Guillaume Plaisance, IAE Bordeaux, Le 9 février 2025

Depuis quelques mois, les maisons d’opéra françaises font état de leurs inquiétudes : grèves des danseurs du ballet de l’Opéra de Paris, signature d’une tribune commune par les dirigeants de l’Angers Nantes Opéra malgré leurs différentes couleurs politiques, baisse de 317 000 euros du budget 2025 de l’Opéra national de Bordeaux, licenciement (finalement suspendu) du chœur de l’Opéra de Toulon… Les maisons d’opéra peuvent-elles absorber ces coupes sans perdre leur qualité artistique et en respectant leurs cahiers des charges ?

La diminution du budget des maisons d’opéra annoncée fin 2024 intervient alors que les financeurs (qui sont aussi les tutelles) accroissent leurs exigences – transitions environnementales ou élargissement des rôles sociétaux – et que les cahiers des charges pour conserver les labels (par exemple, d’Opéra national en région) sont considérés par certains comme difficilement accessibles (et ce depuis le XIXᵉ siècle !). Surtout, de telles coupes reviennent à ignorer les spécificités du modèle économique de ces organisations et à sacrifier, au-delà d’une vie artistique et de l’esprit, des emplois et des retombées économiques majeures.

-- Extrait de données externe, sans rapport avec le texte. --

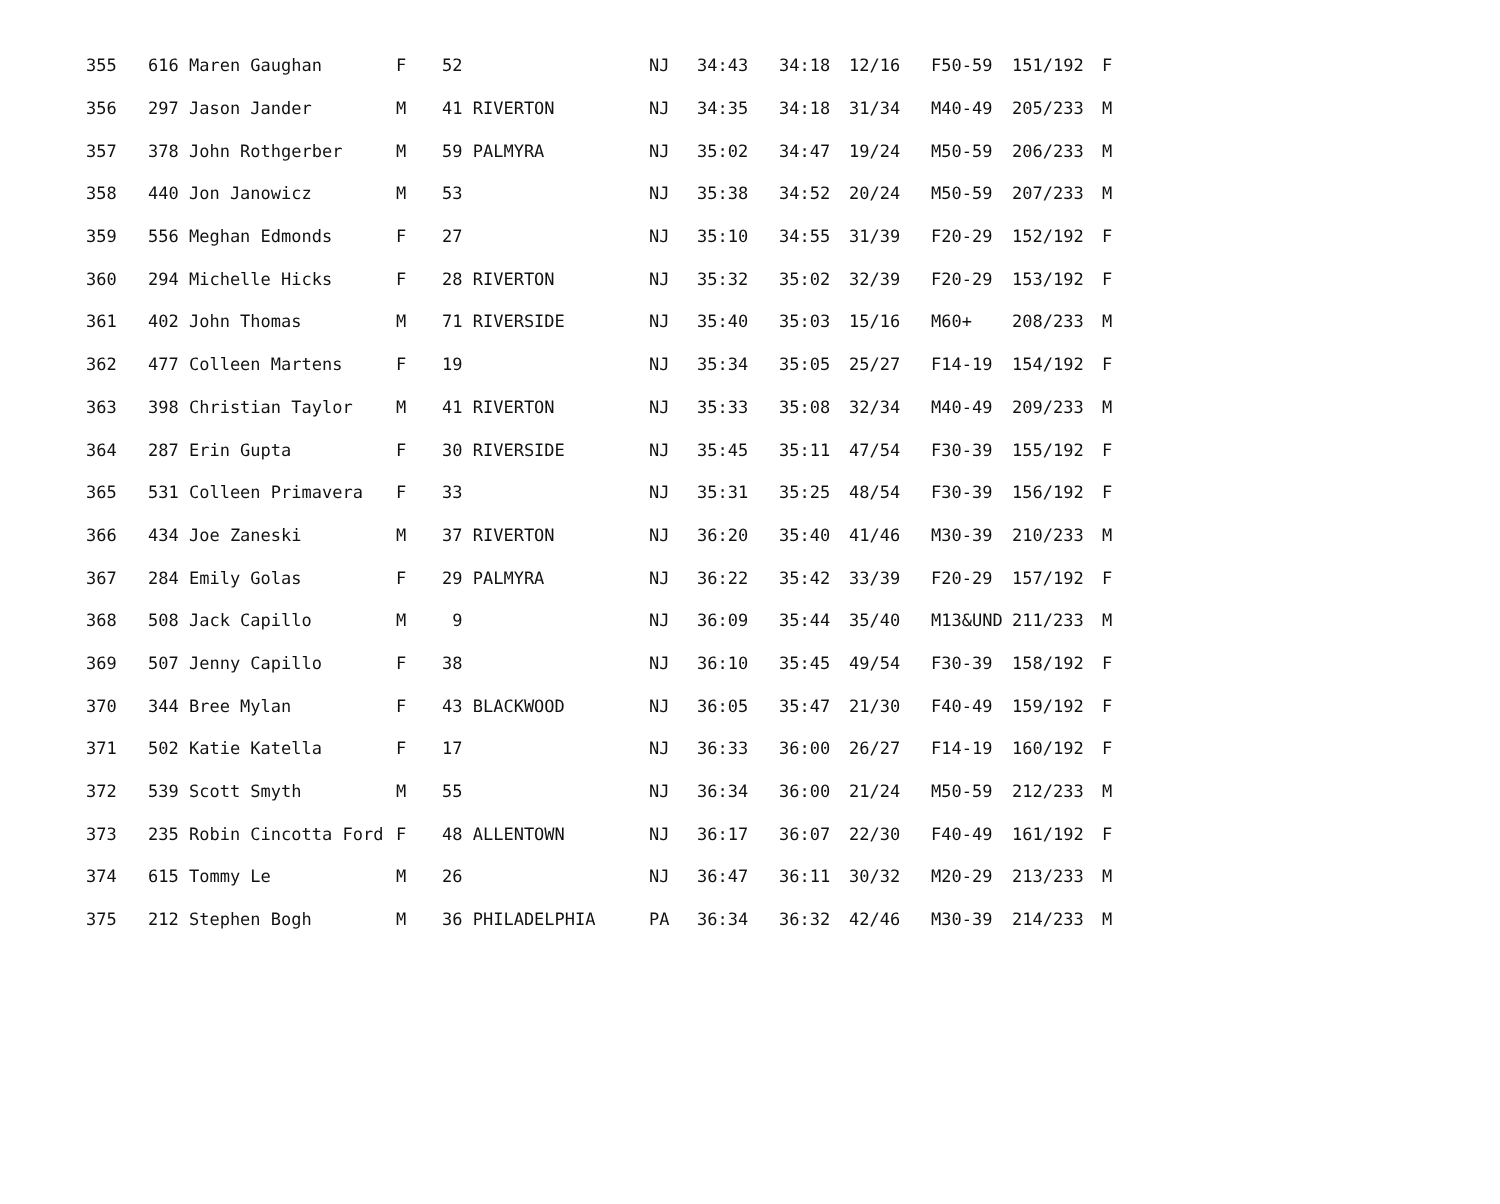| 355 | 616 Maren Gaughan | F | 52 | NJ | 34:43 | 34:18 | 12/16 | F50-59 | 151/192 | F |
| 356 | 297 Jason Jander | M | 41 RIVERTON | NJ | 34:35 | 34:18 | 31/34 | M40-49 | 205/233 | M |
| 357 | 378 John Rothgerber | M | 59 PALMYRA | NJ | 35:02 | 34:47 | 19/24 | M50-59 | 206/233 | M |
| 358 | 440 Jon Janowicz | M | 53 | NJ | 35:38 | 34:52 | 20/24 | M50-59 | 207/233 | M |
| 359 | 556 Meghan Edmonds | F | 27 | NJ | 35:10 | 34:55 | 31/39 | F20-29 | 152/192 | F |
| 360 | 294 Michelle Hicks | F | 28 RIVERTON | NJ | 35:32 | 35:02 | 32/39 | F20-29 | 153/192 | F |
| 361 | 402 John Thomas | M | 71 RIVERSIDE | NJ | 35:40 | 35:03 | 15/16 | M60+ | 208/233 | M |
| 362 | 477 Colleen Martens | F | 19 | NJ | 35:34 | 35:05 | 25/27 | F14-19 | 154/192 | F |
| 363 | 398 Christian Taylor | M | 41 RIVERTON | NJ | 35:33 | 35:08 | 32/34 | M40-49 | 209/233 | M |
| 364 | 287 Erin Gupta | F | 30 RIVERSIDE | NJ | 35:45 | 35:11 | 47/54 | F30-39 | 155/192 | F |
| 365 | 531 Colleen Primavera | F | 33 | NJ | 35:31 | 35:25 | 48/54 | F30-39 | 156/192 | F |
| 366 | 434 Joe Zaneski | M | 37 RIVERTON | NJ | 36:20 | 35:40 | 41/46 | M30-39 | 210/233 | M |
| 367 | 284 Emily Golas | F | 29 PALMYRA | NJ | 36:22 | 35:42 | 33/39 | F20-29 | 157/192 | F |
| 368 | 508 Jack Capillo | M | 9 | NJ | 36:09 | 35:44 | 35/40 | M13&UND | 211/233 | M |
| 369 | 507 Jenny Capillo | F | 38 | NJ | 36:10 | 35:45 | 49/54 | F30-39 | 158/192 | F |
| 370 | 344 Bree Mylan | F | 43 BLACKWOOD | NJ | 36:05 | 35:47 | 21/30 | F40-49 | 159/192 | F |
| 371 | 502 Katie Katella | F | 17 | NJ | 36:33 | 36:00 | 26/27 | F14-19 | 160/192 | F |
| 372 | 539 Scott Smyth | M | 55 | NJ | 36:34 | 36:00 | 21/24 | M50-59 | 212/233 | M |
| 373 | 235 Robin Cincotta Ford | F | 48 ALLENTOWN | NJ | 36:17 | 36:07 | 22/30 | F40-49 | 161/192 | F |
| 374 | 615 Tommy Le | M | 26 | NJ | 36:47 | 36:11 | 30/32 | M20-29 | 213/233 | M |
| 375 | 212 Stephen Bogh | M | 36 PHILADELPHIA | PA | 36:34 | 36:32 | 42/46 | M30-39 | 214/233 | M |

Un secteur au fonctionnement économique singulier

Les maisons d’opéra – tout autant que la culture en général, la santé ou l’éducation – sont soumises à la loi de Baumol et Bowen : les gains de productivité sont quasiment impossibles, car les œuvres jouées nécessitent un nombre constant de danseurs, d’instrumentistes ou de personnels techniques. Or, dans les autres secteurs, les gains de productivité permettent d’absorber l’inflation ou la hausse des salaires. À cela s’ajoute le fait que les notions de coûts fixes (existant quelle que soit l’activité) et de coûts variables (liés au nombre de levers de rideaux) sont délicates à appliquer aux maisons d’opéra.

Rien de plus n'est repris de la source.